Take the entries below and print only the lines from the one with "tilt_deg: -0.1" through the one with "exposure_s: 1/3876", exactly as they stand, both ends included.

[[ Data provided, beginning ]]

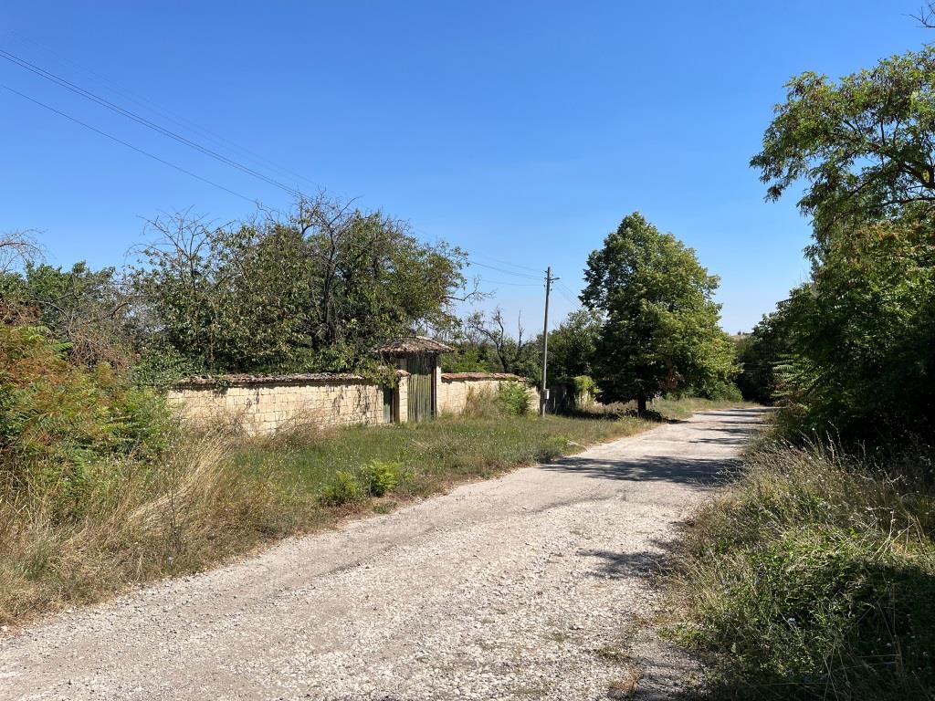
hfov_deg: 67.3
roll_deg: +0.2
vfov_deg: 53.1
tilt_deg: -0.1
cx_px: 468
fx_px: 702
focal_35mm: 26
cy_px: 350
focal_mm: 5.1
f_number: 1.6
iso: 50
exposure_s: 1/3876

[[ Data provided, end ]]
[[ Data provided, beginning ]]

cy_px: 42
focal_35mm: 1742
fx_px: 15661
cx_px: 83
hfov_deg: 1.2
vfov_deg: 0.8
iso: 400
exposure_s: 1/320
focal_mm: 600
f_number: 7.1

[[ Data provided, end ]]
[[ Data provided, beginning ]]

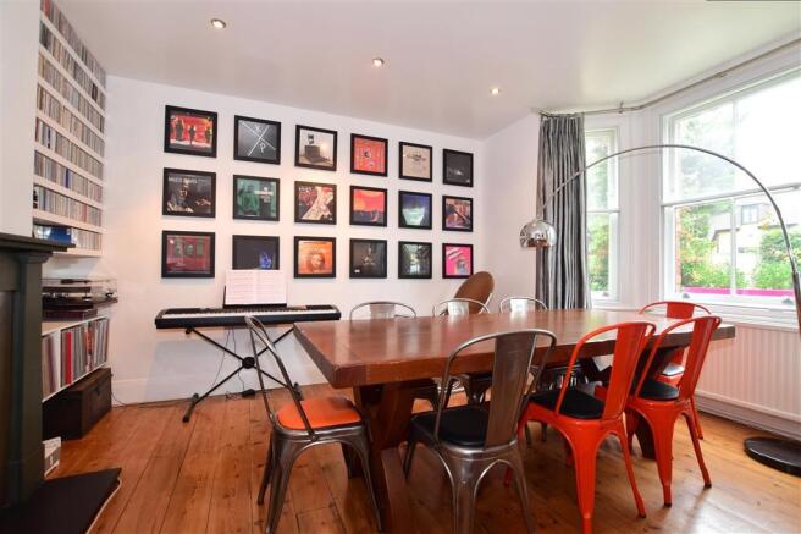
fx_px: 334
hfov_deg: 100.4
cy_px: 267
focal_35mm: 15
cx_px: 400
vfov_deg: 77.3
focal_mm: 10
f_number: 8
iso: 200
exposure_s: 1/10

[[ Data provided, end ]]

*Result of this task*.
tilt_deg: -0.1
cx_px: 468
fx_px: 702
focal_35mm: 26
cy_px: 350
focal_mm: 5.1
f_number: 1.6
iso: 50
exposure_s: 1/3876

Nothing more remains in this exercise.